Salah satu hal yang patut kita syukuri di dunia ini adalah kesempatan yang diberikan oleh Allah Subhanahu wa Ta’ala untuk menebarkan kebaikan. Ya, dunia sejatinya memang tempat singgah. Alam akhirat menjadi tempat terakhir bagi seluruh umat manusia dan akan hidup kekal selamanya di sana. Namun, untuk mendapatkan kehidupan akhirat yang nyaman dibutuhkan upaya. Upaya-upaya tersebut harus dilakukan sebaik mungkin selama kita hidup di dunia. Maka dari itu, sangat penting bagi kita untuk meluruskan niat atas segala hal yang kita perbuat.
Bukan tanpa sebab, pasalnya perbuatan yang melenceng dari niat sering kali merusak upaya yang selama ini telah kita lakukan. Dari Alqamah bin Waqash dari Umar, yang berkata bahwa Rasulullah shallallahu ‘alaihi wasallam bersabda:
“Semua perbuatan tergantung niatnya, dan (balasan) bagi tiap-tiap orang (tergantung) apa yang diniatkan; barang siapa niat hijrahnya karena Allah dan Rasul-Nya, maka hijrahnya adalah kepada Allah dan Rasul-Nya. Barang siapa niat hijrahnya karena dunia yang ingin digapainya atau karena seorang perempuan yang ingin dinikahinya, maka hijrahnya adalah kepada apa dia diniatkan.” (HR. Bukhari)

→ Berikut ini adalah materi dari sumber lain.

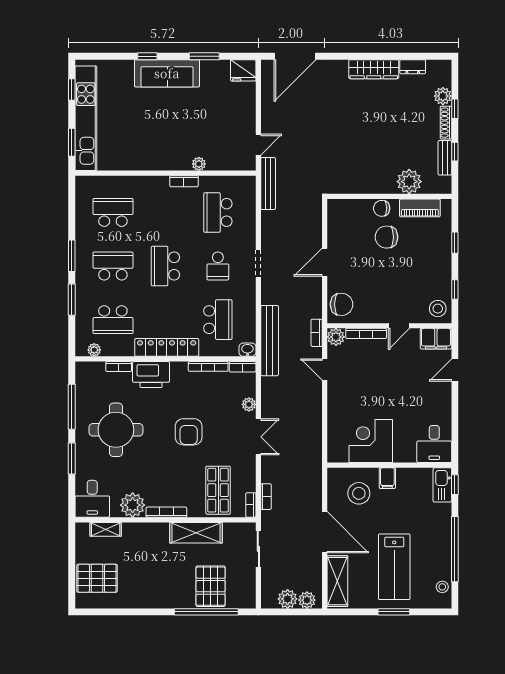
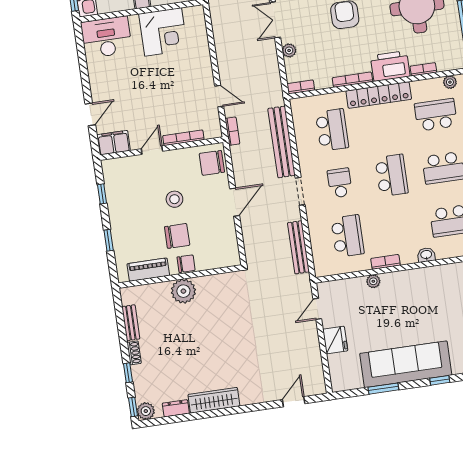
door: (295, 56) -> (294, 402), width x0.53
fridge: (243, 70) -> (335, 340), moved, turned 90
sofa: (167, 73) -> (406, 364), width x1.36, depth x1.27
plant: (443, 96) -> (146, 411), moved
shoe rack: (446, 123) -> (134, 353), width x0.70
window: (455, 152) -> (133, 407), moved
plant: (409, 182) -> (183, 291), moved
bench: (268, 183) -> (298, 247), moved
stool: (438, 309) -> (174, 199), moved
school desk: (218, 320) -> (332, 130), turned 180
plant: (336, 337) -> (213, 130), removed
bench: (270, 341) -> (282, 142), moved
washbasin: (247, 350) -> (426, 255), moved, turned 180
bookcase: (208, 366) -> (352, 80), moved
desk: (434, 444) -> (106, 37), width x1.37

Hadist di atas menjelaskan tentang keutamaan untuk meluruskan niat sebelum melakukan suatu perbuatan. Kepada para sahabat dan umatnya, Rasulullah shallallahu ‘alaihi wasallam menyampaikan bahwa umat Islam hendaknya harus memperhatikan alasan utama dari suatu perkara yang dilakukan. Dunia merupakan ladang amal. Dunia juga dapat menjadi ujian. Maka dari itu, agar bisa memeroleh kebaikan di akhirat kita dianjurkan untuk dapat memanfaatkan sebaik mungkin kesempatan hidup di dunia dengan memperkaya amalan-amalan saleh.
Meski pun demikian, hendaknya kita harus selalu ingat bahwa kebaikan akhirat bergantung dari niat awal berbuat amal. Hendaknya setiap alasan bagi kita untuk berbuat baik harus diluruskan hanya untuk mengharap rida Allah Ta’ala semata. Perbuatan amal yang dilakukan hanya untuk membuat orang lain takjub maka tak akan membuahkan pahala yang mampu memperberat timbangan kebaikan kita di akhirat. Hal tersebut sejatinya termasuk dalam wujud salah satu penyakit jati, yakni riya’. Maka siapa saja yang melakukan kebaikan atas dasar riya’ termasuk hijrah tidak akan memeroleh manfaat bagi kehidupan akhiratnya kelak.